利用可能なデータ:
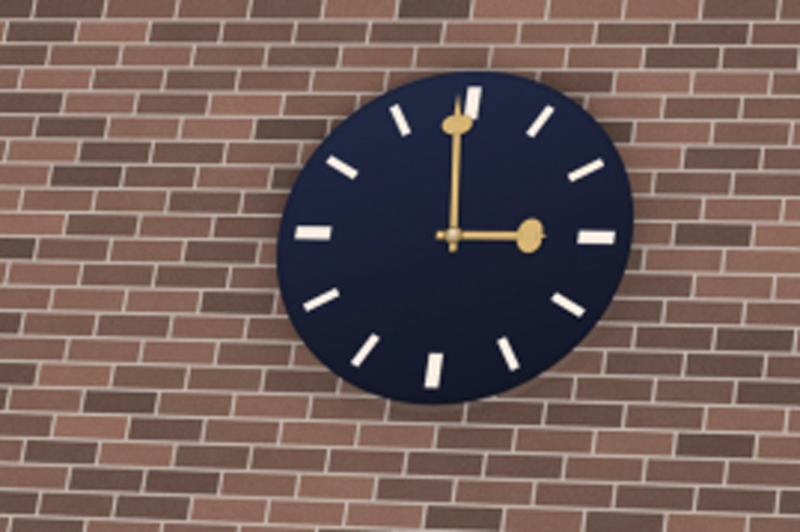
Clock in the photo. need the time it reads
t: 2:59
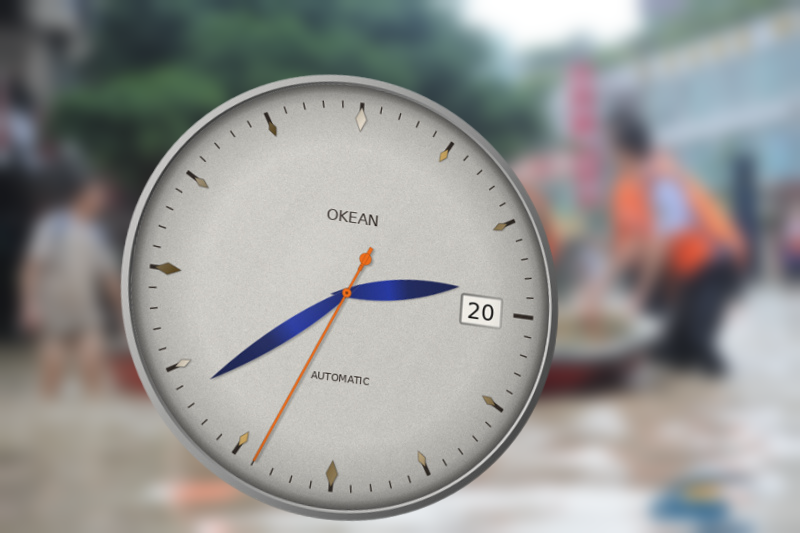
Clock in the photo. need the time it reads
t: 2:38:34
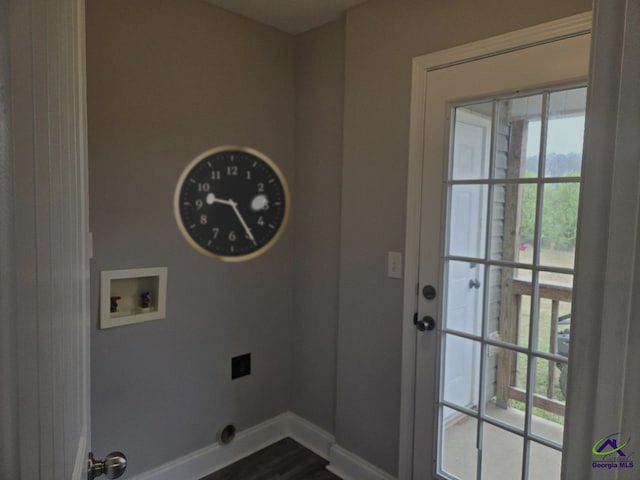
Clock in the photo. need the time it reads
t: 9:25
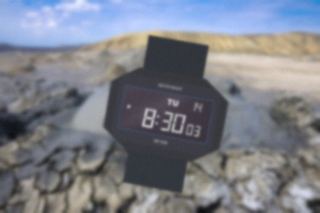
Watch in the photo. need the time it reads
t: 8:30
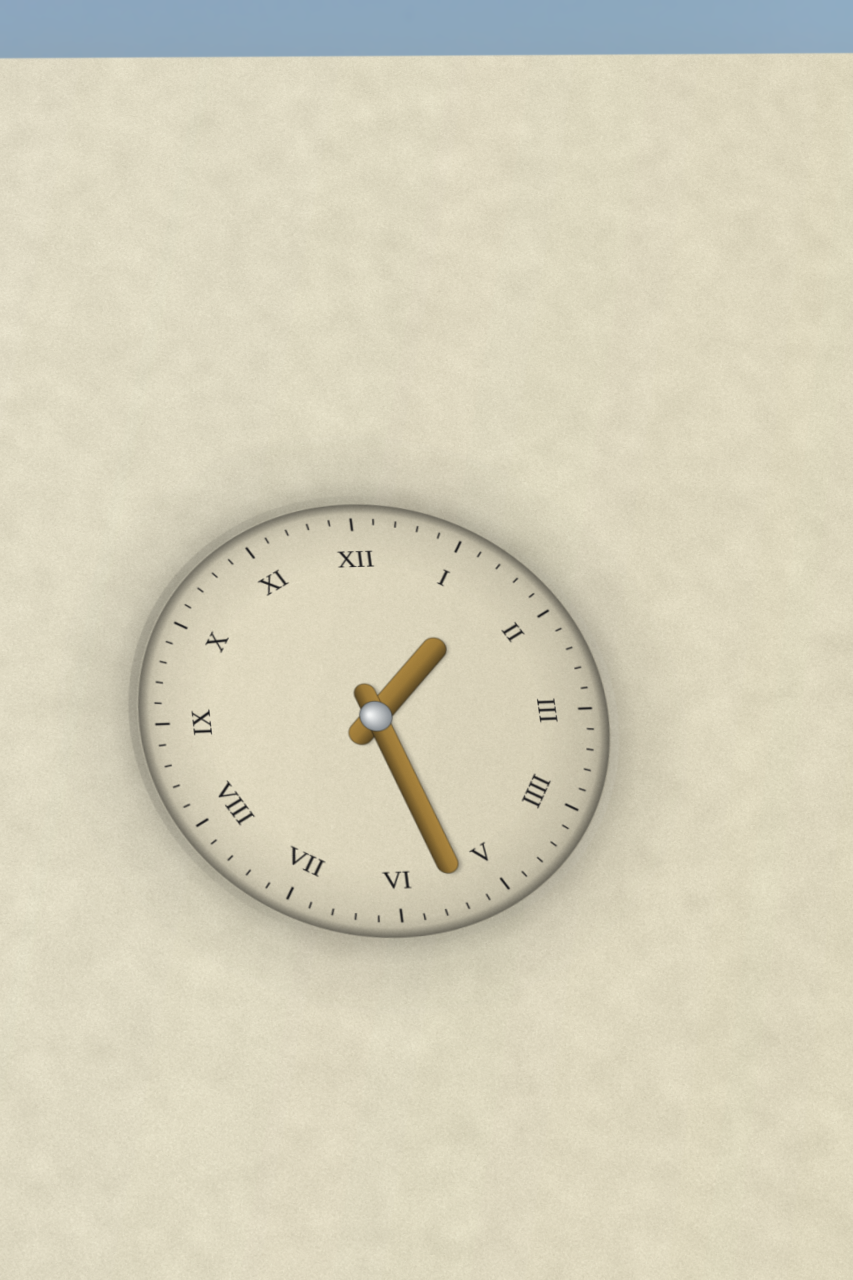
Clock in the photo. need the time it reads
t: 1:27
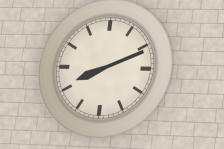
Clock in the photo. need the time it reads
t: 8:11
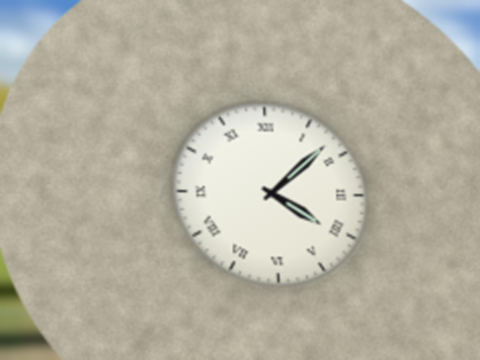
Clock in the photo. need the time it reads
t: 4:08
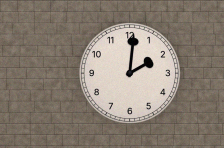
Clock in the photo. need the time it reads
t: 2:01
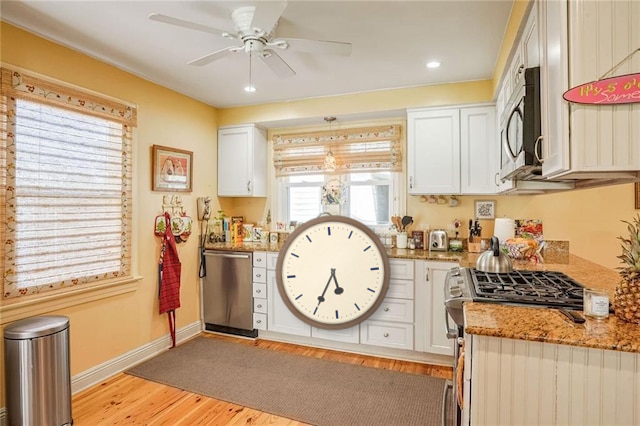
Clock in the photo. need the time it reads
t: 5:35
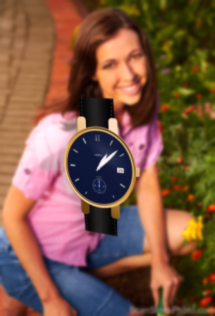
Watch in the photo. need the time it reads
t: 1:08
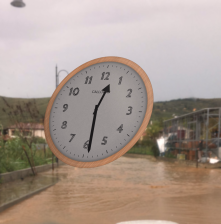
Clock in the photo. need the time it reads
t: 12:29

目標:
上のすべての行を編集し、「need」を「want」に置き換え、それ以外はそのまま残してください。画像は答えに含めないでください。

演習の結果:
Clock in the photo. want the time it reads
t: 2:59
Clock in the photo. want the time it reads
t: 2:38:34
Clock in the photo. want the time it reads
t: 9:25
Watch in the photo. want the time it reads
t: 8:30
Clock in the photo. want the time it reads
t: 1:27
Clock in the photo. want the time it reads
t: 8:11
Clock in the photo. want the time it reads
t: 4:08
Clock in the photo. want the time it reads
t: 2:01
Clock in the photo. want the time it reads
t: 5:35
Watch in the photo. want the time it reads
t: 1:08
Clock in the photo. want the time it reads
t: 12:29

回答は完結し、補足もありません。